Excerpt to read ->
***
First, we are not entering into something new. We are entering into something old—an attempted return to nineteenth-century power politics where the large countries acted like kings and queens on the chessboard and pushed around the pawns. Trump apparently believes that because the United States is big, it can push everyone else around and get what it wants—something he blames his predecessors for failing to do. That system produced multiple conflicts and culminated in two world wars and a depression before it was finally put to rest in 1944. Why anybody would think that is an improvement over the last 80 years is a mystery.

Second, the biggest loser in an every-country-for-itself world is the global commons, which has become more important than ever in the twenty-first century. Many of the big problems the world faces, like climate change, pandemics, transnational terrorism and crime, and human trafficking, cannot be solved by countries acting alone. They require collective will and collective action. Trump’s rejection of multilateralism—both world institutions and collective negotiations—guarantees those problems will not be addressed, and the world will continue to suffer from them.

Third, the biggest losers in the U.S. economy will be poor people. Tariffs are a regressive tax. They impose the greatest burden on low-income people who spend most of their money on necessities such as food and clothing—the very things most likely to see price increases as a result of the tariffs. Ironically, the revenue generated by the tariffs, which CSIS estimates at $600 billion per year, will be used to finance the extension of Trump’s tax cuts, which primarily benefit the rich. That means the tariffs constitute one of the greatest tax increases and transfers of wealth from the poor to the rich in our history. That will make economic inequality even worse than it already is.
***
Record excerpts ->

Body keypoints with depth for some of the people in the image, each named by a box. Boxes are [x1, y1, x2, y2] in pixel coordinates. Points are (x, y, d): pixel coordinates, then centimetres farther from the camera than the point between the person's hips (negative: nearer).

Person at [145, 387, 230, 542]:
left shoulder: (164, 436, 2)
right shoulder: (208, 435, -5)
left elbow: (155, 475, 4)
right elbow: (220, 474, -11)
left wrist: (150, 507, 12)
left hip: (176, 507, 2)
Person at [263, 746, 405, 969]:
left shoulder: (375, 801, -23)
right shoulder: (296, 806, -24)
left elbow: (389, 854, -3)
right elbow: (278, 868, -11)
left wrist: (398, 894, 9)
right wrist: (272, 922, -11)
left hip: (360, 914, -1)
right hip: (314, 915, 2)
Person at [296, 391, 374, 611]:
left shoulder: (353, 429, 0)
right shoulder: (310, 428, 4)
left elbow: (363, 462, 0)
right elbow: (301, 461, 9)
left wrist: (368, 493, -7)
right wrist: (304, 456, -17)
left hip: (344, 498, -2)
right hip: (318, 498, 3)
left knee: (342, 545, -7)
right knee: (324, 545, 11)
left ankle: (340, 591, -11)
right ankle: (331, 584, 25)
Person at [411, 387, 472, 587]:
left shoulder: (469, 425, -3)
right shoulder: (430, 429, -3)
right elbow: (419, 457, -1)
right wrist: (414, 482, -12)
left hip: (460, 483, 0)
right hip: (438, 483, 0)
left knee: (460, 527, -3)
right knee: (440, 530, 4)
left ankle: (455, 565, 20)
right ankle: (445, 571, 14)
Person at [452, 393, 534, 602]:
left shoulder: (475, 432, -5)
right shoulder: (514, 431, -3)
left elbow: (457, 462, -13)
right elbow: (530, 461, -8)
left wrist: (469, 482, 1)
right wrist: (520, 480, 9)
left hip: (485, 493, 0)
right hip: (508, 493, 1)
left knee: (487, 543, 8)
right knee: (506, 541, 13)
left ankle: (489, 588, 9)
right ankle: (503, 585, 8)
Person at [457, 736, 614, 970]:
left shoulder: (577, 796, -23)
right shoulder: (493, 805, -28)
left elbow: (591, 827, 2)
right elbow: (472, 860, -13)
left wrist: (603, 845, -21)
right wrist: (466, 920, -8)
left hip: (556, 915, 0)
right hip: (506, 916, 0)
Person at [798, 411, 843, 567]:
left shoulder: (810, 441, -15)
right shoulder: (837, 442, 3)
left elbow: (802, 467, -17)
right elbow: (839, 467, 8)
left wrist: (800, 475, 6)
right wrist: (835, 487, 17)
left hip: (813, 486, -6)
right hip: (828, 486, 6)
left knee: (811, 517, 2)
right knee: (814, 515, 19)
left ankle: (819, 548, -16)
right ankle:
***
To do ->
Return the part of the passage on Trump's trade and foreign policy that opens with the words containing "Third, the biggest" and closes with "it already is.", copied word for word. The entries play no part in what follows.

Response area ->
Third, the biggest losers in the U.S. economy will be poor people. Tariffs are a regressive tax. They impose the greatest burden on low-income people who spend most of their money on necessities such as food and clothing—the very things most likely to see price increases as a result of the tariffs. Ironically, the revenue generated by the tariffs, which CSIS estimates at $600 billion per year, will be used to finance the extension of Trump’s tax cuts, which primarily benefit the rich. That means the tariffs constitute one of the greatest tax increases and transfers of wealth from the poor to the rich in our history. That will make economic inequality even worse than it already is.